[Exercise data — start]

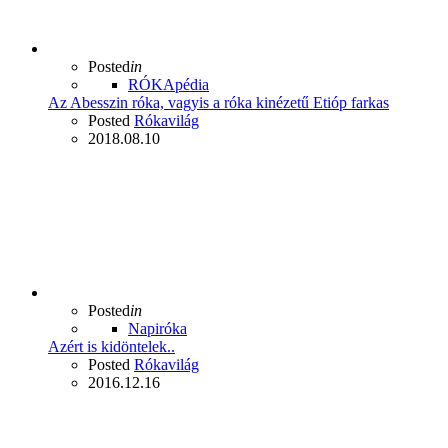
Posted
in
RÓKApédia
Az Abesszin róka, vagyis a róka kinézetű Etióp farkas
Posted
Rókavilág
2018.08.10
Posted
in
Napiróka
Azért is kidöntelek..
Posted
Rókavilág
2016.12.16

[Exercise data — finish]

### Task details
Reprint every record exactly and skip the pictures.

### Written response
Posted
in
RÓKApédia
Az Abesszin róka, vagyis a róka kinézetű Etióp farkas
Posted
Rókavilág
2018.08.10
Posted
in
Napiróka
Azért is kidöntelek..
Posted
Rókavilág
2016.12.16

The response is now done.